Effect 2: general fogginess of the brain
--Things that don't work like they say they will. I bought one of those stupid CD/DVD scratch cleaners. I grabbed a CD that I had scratched just a little. It merely skipped a couple times when I played it. I ran it through the stupid cleaner and now? Now it won't play without skipping 4 times as much. Hooray!
--Not being appreciated for how much fricking work I put into things. I have to put a minimum of 10 hours a week into my internship. Now that's not too much. That's 40 hours a month. I get paid a stipend of $100 a month. Let's see here, that evens out to $2.20 an hour. Yes ladies and gentlemen...I make a third of minimum wage. I teach a highschool video yearbook class and I make less than I would scrubbing toilets. Sigh....
Effect 3: numbness of lips
--People who have jobs BASED on conversing with the public who can't speak english. I have no problem with people who are living in the U.S. who are learning english. Cool. You do that. But DON'T GET A JOB AT A DRIVETHROUGH WINDOW! It's already hard enough trying to order through a crappy speaker...but add someone who doesn't know english on top of that and you have a homicide inducing situation on your hands. It shouldn't be so hard to order a few tacos or some chicken.

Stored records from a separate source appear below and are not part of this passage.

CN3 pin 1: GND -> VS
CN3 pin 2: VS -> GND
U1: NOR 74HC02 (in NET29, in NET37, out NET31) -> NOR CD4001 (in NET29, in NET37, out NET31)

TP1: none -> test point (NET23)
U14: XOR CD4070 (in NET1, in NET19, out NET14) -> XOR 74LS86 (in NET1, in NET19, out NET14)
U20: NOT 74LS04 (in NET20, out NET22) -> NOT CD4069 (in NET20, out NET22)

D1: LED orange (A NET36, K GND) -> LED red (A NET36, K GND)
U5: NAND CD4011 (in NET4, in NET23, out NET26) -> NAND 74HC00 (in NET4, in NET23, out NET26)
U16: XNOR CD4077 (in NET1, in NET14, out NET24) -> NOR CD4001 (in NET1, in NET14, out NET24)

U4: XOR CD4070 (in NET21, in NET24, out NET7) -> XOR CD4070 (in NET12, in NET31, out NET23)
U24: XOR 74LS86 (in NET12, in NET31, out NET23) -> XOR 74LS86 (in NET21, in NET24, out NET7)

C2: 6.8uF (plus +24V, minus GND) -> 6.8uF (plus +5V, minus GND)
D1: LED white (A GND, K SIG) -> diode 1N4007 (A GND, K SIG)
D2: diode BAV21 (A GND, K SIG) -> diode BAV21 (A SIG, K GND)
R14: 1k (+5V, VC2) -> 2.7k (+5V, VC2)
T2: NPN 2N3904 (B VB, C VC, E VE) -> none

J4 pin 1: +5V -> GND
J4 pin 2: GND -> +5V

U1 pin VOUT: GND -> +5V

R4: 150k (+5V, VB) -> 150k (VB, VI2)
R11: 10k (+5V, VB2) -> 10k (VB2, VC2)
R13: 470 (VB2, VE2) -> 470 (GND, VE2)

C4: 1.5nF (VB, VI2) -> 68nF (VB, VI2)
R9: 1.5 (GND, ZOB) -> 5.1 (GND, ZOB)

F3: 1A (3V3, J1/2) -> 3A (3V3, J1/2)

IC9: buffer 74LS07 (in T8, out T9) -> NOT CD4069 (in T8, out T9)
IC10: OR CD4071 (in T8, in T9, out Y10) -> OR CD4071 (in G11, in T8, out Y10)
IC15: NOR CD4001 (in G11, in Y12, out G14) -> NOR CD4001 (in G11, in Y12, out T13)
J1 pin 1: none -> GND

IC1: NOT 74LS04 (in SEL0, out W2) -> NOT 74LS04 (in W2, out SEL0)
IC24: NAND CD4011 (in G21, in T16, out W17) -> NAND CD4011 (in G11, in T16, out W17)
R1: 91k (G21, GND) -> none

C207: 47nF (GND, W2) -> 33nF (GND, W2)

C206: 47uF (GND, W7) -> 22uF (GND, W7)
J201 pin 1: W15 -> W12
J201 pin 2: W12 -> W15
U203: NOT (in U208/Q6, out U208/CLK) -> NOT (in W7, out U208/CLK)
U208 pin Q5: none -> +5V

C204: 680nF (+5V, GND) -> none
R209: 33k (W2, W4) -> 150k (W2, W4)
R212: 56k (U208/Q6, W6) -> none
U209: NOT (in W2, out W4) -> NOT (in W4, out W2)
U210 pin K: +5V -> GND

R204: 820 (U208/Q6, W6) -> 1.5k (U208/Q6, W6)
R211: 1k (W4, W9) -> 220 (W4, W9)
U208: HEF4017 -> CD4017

--Being at a college that bases a huge chunk of your grade on attendance. What the hell?!? I have been told my whole life that college would be SOOOOO cool because you could come and go to classes as you please. Yeah, come to Chapman, I'm sure you'll love it.
Effect 4: fingers lagging...making more typos
--Gum that loses its flavor too quickly, knives with black blades that- as you use them -the black slowly scrapes off, software that hides the word "upgrade" in tiny text in the upper corner thereby making you think it's the full version that you can use so you buy it and open it and then you can't return it because you opened it but it's only the upgrade so you just wasted 100 frickin dollars on Microsoft frickin word UPGRADE, when you suck on hard candy allot and it makes the roof of your mouth really sore, sticky notes that don't stick, only having one working headlight, people calling me at 8:00am to ask me about my credit and then find out that I am not Andy Stenfler and therefore have nothing to do but hang up on me after having woken me up from a REALLY GOOD DREAM.
Effect 5: head more hazy, vision starting to lag if I turn my head quickly
--Telling people that I never get sick, only to wake up the next morning feeling like crap.
--The Matrix Reloaded SUCKING and hearing that Revolutions SUCKED EVEN MORE.
--People like Elliot Smith who stab themselves in the chest.
--The Vicks Corporation for not making Nyquil in bigger doses so it would take effect faster, thereby allowing me to actually sleep...which is the only reason that I, in my cold riddled stupor, took the damn stuff.
Effect 6: head feeling heavy and wobbling back and forth
Time....12:49am
It seems that the Nyquil has taken enough effect that I could possibly sleep. Then again this is probably just a placebo effect since I am so simple minded. Ok, now it's hurting to stay awake. Goodnight stupid world.